Rethinking floating point for deep learning

1 Nov 2018  ·  Jeff Johnson ·

Reducing hardware overhead of neural networks for faster or lower power inference and training is an active area of research. Uniform quantization using integer multiply-add has been thoroughly investigated, which requires learning many quantization parameters, fine-tuning training or other prerequisites. Little effort is made to improve floating point relative to this baseline; it remains energy inefficient, and word size reduction yields drastic loss in needed dynamic range. We improve floating point to be more energy efficient than equivalent bit width integer hardware on a 28 nm ASIC process while retaining accuracy in 8 bits with a novel hybrid log multiply/linear add, Kulisch accumulation and tapered encodings from Gustafson's posit format.
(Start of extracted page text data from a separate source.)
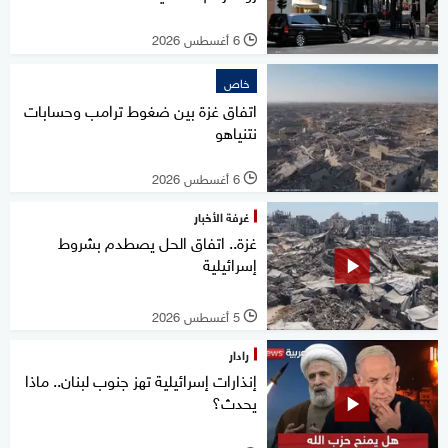
6 أغسطس 2026
l
خاص
اتفاق غزة بين ضغوط ترامب وحسابات
نتنياهو
6 أغسطس 2026
l
غرفة الأخبار
غزة.. اتفاق الحل يصطدم بشروط
إسرائيلية
5 أغسطس 2026
l
رادار
إنذارات إسرائيلية تهز جنوب لبنان.. ماذا
يحدث؟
With no network retraining, and drop-in replacement of all math and float32 parameters via round-to-nearest-even only, this open-sourced 8-bit log float is within 0.9% top-1 and 0.2% top-5 accuracy of the original float32 ResNet-50 CNN model on ImageNet. Unlike int8 quantization, it is still a general purpose floating point arithmetic, interpretable out-of-the-box. Our 8/38-bit log float multiply-add is synthesized and power profiled at 28 nm at 0.96x the power and 1.12x the area of 8/32-bit integer multiply-add. In 16 bits, our log float multiply-add is 0.59x the power and 0.68x the area of IEEE 754 float16 fused multiply-add, maintaining the same signficand precision and dynamic range, proving useful for training ASICs as well.